Met de verbetering van de levensstandaard van mensen ontwikkelt de huisdierenindustrie zich geleidelijk. De status van huisdieren in het gezin wordt steeds beter en mensen besteden steeds meer aandacht aan hun gezondheid en schoonheid. Voor de meeste honden is glanzend haar noodzakelijk voor hun schoonheid. Bij de beoordeling van de productie van veeteeltproducten moeten meer methoden worden gebruikt om de kleur van de vacht van dieren te meten. De helderheid en andere indicatoren van de vacht van sierdieren worden subjectief beoordeeld door eigenaren van gezelschapsdieren of waarnemers. Er zijn veel professionele bontdeterminatietechnieken op de markt, die de vezelstructuur, spanning en krul na in vitro (het afsnijden van de pels) observeren en die ook testen op aminozuren en vetzuren vereisen. Hoewel de resultaten relatief nauwkeurig, objectief en accuraat zijn, vereist de meting veel mankracht en materiële middelen. Ding Lijun en anderen evalueerden de effectiviteit van de formule van schoonheidstoevoegingen voor hondenhaar. Deze studie observeerde de helderheid van de haarkleur en de mate van haaraandoening en scoorde deze. Tegelijkertijd werd de morfologie van het haar geobserveerd door middel van rasterelektronenmicroscopie nadat het was losgemaakt.

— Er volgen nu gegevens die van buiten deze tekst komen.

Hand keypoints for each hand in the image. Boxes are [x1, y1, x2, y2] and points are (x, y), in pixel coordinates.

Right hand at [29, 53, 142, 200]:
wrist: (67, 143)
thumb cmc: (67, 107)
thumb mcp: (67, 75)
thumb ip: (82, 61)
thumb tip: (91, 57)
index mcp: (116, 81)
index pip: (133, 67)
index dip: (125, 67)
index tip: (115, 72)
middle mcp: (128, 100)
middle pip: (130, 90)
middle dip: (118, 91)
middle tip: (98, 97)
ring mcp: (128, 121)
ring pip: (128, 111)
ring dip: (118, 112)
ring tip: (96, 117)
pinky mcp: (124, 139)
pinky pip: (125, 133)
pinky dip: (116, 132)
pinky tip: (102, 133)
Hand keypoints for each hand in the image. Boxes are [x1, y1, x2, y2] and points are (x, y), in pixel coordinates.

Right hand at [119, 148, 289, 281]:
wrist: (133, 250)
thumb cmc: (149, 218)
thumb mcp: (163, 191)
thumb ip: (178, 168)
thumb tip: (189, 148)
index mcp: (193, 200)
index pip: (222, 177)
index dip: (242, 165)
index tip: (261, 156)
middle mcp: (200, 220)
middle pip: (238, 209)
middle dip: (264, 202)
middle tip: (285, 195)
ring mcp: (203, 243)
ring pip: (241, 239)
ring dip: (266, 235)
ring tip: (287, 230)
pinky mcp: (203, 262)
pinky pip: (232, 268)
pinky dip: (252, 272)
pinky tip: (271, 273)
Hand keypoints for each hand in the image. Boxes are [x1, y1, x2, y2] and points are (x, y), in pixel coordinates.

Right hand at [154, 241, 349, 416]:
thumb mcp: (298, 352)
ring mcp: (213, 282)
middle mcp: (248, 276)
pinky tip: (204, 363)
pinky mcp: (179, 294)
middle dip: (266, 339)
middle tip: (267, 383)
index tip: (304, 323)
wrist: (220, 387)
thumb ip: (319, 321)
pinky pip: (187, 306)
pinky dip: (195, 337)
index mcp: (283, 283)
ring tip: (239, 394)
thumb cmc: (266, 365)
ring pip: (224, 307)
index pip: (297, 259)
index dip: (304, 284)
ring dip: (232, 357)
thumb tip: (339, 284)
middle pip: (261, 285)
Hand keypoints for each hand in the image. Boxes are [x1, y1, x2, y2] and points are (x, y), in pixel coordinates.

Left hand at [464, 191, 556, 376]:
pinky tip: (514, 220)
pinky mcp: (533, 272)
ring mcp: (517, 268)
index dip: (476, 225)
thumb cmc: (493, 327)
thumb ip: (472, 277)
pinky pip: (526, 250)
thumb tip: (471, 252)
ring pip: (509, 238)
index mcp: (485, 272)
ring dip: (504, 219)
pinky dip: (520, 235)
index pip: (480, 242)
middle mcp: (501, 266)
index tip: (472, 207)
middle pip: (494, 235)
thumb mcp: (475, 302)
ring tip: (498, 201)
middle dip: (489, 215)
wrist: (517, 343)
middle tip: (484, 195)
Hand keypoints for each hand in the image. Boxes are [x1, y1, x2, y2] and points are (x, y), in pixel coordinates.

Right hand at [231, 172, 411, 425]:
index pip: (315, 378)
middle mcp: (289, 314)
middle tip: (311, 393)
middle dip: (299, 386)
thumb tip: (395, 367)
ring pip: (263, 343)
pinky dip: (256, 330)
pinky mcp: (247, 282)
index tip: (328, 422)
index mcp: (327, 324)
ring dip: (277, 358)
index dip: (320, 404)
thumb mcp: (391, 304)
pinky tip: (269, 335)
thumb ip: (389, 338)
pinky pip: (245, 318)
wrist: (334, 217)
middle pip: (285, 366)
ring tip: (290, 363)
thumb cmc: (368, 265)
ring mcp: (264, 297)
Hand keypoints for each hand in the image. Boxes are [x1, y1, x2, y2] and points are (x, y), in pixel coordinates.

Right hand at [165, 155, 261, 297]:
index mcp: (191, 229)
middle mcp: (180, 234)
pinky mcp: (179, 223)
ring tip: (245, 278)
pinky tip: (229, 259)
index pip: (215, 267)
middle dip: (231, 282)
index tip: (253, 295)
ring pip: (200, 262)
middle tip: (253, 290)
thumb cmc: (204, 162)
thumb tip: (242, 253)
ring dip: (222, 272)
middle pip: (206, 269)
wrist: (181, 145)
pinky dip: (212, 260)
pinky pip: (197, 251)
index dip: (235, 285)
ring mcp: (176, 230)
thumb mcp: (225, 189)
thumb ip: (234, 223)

De colorimeter heeft een breed scala aan toepassingen in de industriële productie, gebruikt voor kleurcorrectie van producten zoals reclameborden, drukwerk, textiel, enz. In de veeteelt en voedselproductie worden colorimeters gebruikt om de kleur van vleesproducten te evalueren. De kleurverschilmeter heeft duidelijke voordelen bij het meten van kleur, met de kenmerken van een snelle en nauwkeurige meting. Hij kan ter plekke worden gemeten en de resultaten zijn onmiddellijk beschikbaar. Bij het gebruik van kleurmeters zijn meerdere indicatoren betrokken, waaronder een lichtbron en een duurhoek. Volgens de theorie van kleurverschilmeters worden chromaticiteitsindicatoren onderverdeeld in helderheid (L *), roodheid (a *) en geelheid (b *). Deze indicatoren kunnen klinische dierenartsen, eigenaren en onderzoekers van gezelschapsdieren helpen om snel, gemakkelijk en nauwkeurig de kleurstatus van de vacht van gezelschapsdieren te bepalen, wat van groot belang is voor het beoordelen van de gezondheidsstatus van de vacht van gezelschapsdieren en zelfs voor het voorspellen van ziekten.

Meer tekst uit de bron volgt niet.